Выбрать главу

— Вы, Андрей Евгеньевич, не волнуйтесь! — слабо улыбнулся Смолин и даже сам почувствовал, как устало звучит его голос, — абсолютно можете быть спокойны, я ведь говорил: ни о каком соавторстве не может быть речи.

У себя в каюте Смолин с удовольствием уселся за давно обжитый стол, взял папку номер два, на которой было написано: «Зоны субдукции». Работалось хорошо, мыслилось легко — он был доволен. Около двух ночи решил, что на сегодня хватит. С наслаждением растянулся на койке, но спать не хотелось. В тумбочке взял первую попавшуюся книгу из тех, что Люда навязала ему в дорогу.

Джон Стейнбек. «Зима тревоги нашей». К обложке пришпилена записка:

«Почитай! Это про твоих разлюбезных американцев».

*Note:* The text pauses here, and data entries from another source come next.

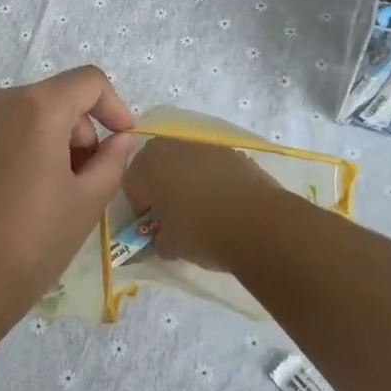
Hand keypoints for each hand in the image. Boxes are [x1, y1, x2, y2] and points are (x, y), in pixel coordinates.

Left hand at [0, 66, 134, 327]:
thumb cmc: (31, 242)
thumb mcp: (86, 203)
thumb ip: (112, 160)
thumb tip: (120, 139)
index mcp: (36, 107)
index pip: (88, 81)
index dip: (114, 106)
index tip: (122, 140)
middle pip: (54, 98)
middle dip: (78, 131)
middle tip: (82, 180)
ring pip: (23, 114)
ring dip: (46, 139)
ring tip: (47, 191)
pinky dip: (14, 147)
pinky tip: (12, 193)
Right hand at [122, 137, 282, 272]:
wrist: (259, 224)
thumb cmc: (201, 231)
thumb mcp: (169, 245)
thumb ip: (159, 240)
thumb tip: (163, 240)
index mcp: (149, 162)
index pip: (131, 181)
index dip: (140, 206)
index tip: (152, 226)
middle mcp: (174, 145)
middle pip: (160, 166)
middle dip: (162, 188)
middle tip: (173, 217)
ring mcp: (208, 146)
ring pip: (188, 165)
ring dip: (189, 183)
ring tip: (203, 214)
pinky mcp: (236, 154)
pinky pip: (215, 168)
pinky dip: (215, 183)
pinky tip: (226, 208)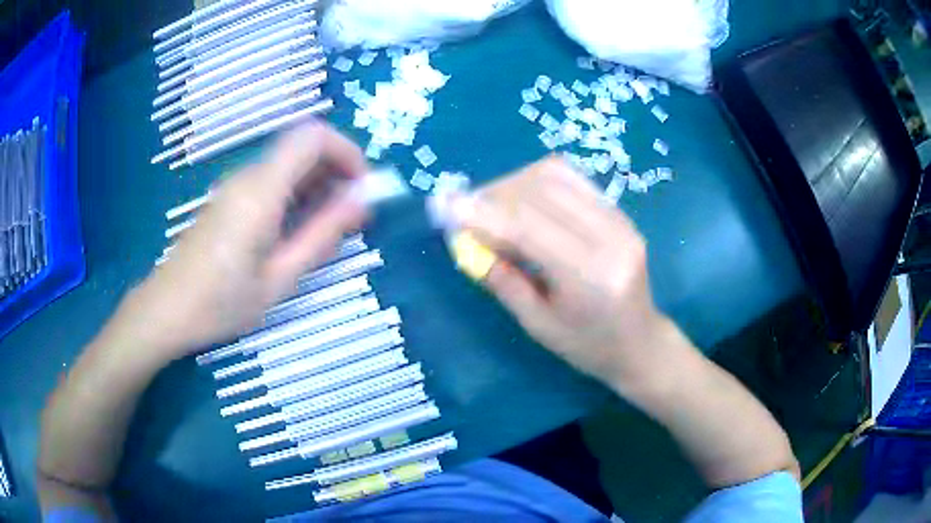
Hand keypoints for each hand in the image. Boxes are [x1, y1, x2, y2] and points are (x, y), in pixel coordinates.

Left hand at [122, 123, 368, 360]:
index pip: (313, 136)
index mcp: (260, 191)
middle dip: (336, 170)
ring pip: (288, 163)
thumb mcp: (278, 278)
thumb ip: (321, 235)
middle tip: (351, 215)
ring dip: (318, 184)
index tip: (362, 188)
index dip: (347, 151)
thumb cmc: (220, 304)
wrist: (165, 310)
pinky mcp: (228, 199)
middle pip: (302, 146)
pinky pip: (271, 180)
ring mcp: (235, 186)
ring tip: (328, 229)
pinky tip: (296, 231)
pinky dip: (296, 193)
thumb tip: (361, 202)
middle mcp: (247, 177)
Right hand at [456, 157, 673, 390]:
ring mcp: (621, 220)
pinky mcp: (620, 212)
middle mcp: (611, 238)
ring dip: (514, 183)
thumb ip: (502, 279)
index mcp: (591, 277)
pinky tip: (522, 200)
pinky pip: (573, 180)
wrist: (640, 343)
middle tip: (466, 211)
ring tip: (492, 206)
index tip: (446, 207)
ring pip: (556, 176)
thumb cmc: (587, 347)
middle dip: (495, 195)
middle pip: (541, 192)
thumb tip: (466, 241)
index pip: (529, 228)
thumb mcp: (538, 325)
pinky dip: (538, 182)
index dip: (483, 213)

«…Зима тревоги нашей». Странное и в то же время влекущее название, будто в нем таится некий тайный смысл, имеющий прямое отношение и к нему, Смолину. А ведь про нынешнее беспокойное время тоже можно сказать: «Весна тревоги нашей». Смолин открыл книгу, из нее выпал сложенный вдвое тетрадный листок. На машинке было напечатано стихотворение:

Твои уходят корабли, А я — как рыба на мели, С последним кораблем вода Уходит тоже навсегда. На жабрах желтого песка Скрипит смертельная                                  тоска. И никогда опять                          прибой Здесь не появится                             с тобой. И нужен миллион веков, Чтоб руки вместо плавников, Чтоб я твоих коснулся рук, И чтоб открылся новый круг.
Михаил Дудин.
«Крик вдогонку».

В предпоследней строке слово «коснулся» переделано на «коснулась». Значит, листок этот оказался в книге не случайно, это письмо от жены, крик ему вдогонку душевно истомленного, любящего человека, которого он так и не смог ответно сделать счастливым. И Смолин содрогнулся сейчас от этого внезапного крика, громко раздавшегося в тишине его каюты…

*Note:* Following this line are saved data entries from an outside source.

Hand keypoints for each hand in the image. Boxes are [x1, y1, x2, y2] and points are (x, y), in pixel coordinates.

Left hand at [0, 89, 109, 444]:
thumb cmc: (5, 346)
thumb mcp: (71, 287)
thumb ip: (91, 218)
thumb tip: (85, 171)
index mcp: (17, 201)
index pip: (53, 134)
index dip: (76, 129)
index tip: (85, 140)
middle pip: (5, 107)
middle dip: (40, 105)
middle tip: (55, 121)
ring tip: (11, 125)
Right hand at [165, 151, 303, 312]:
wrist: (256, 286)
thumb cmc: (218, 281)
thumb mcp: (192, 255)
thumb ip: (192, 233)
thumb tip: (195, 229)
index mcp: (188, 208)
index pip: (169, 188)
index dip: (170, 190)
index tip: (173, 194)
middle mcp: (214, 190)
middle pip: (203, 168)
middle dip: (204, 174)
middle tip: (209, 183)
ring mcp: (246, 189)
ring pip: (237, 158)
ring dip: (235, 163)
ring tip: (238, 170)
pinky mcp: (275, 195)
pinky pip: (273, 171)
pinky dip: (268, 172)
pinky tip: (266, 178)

Гибралтар пришелся на ночь. Смолину не спалось, в три часа он вышел на кормовую палубу и опять, как при подходе к Босфору, встретил здесь Солюса. По обоим бортам мерцали цепочки прибрежных огней. По правому была Европа, по левому — Африка. Где-то во тьме прятались с той и с другой стороны пролива скалы знаменитых Геркулесовых столбов, с древних времен названных воротами в океан.

— Жаль, что ночью проходим, — огорчился Солюс.

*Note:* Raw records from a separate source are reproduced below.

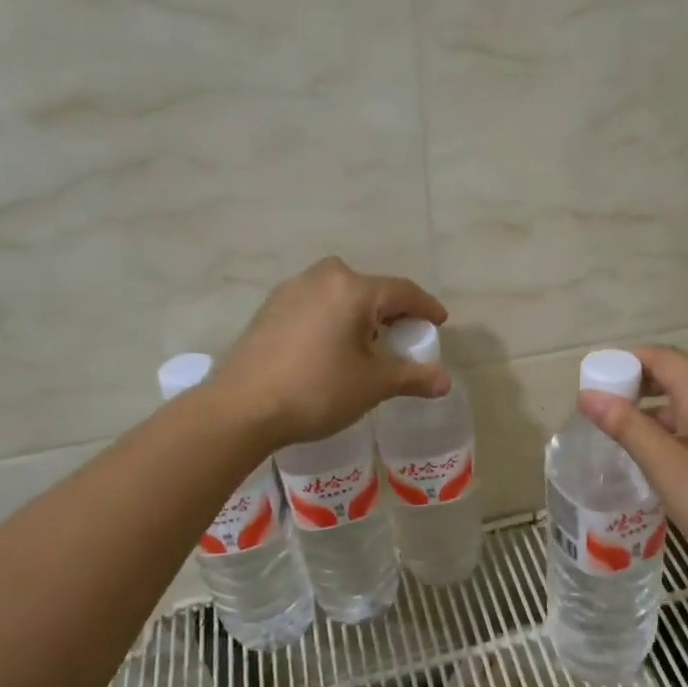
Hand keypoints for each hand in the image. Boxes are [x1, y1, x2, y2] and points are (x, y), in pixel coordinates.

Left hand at [211, 257, 450, 447]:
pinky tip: (331, 345)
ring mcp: (291, 290)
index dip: (426, 307)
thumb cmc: (317, 390)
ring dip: (359, 312)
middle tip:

— Но вы же, наверное, проходили здесь, и не раз?

— Все равно интересно! Видите, справа будто сам Млечный Путь осыпался на скалы — это порт Гибралтар.

— Бывали там?

— Бывал. Даже на гибралтарскую скалу забирался, на самый ее верх. — Солюс помолчал. — Но это было так давно! Сейчас наших туда уже не пускают.

— Конфронтация?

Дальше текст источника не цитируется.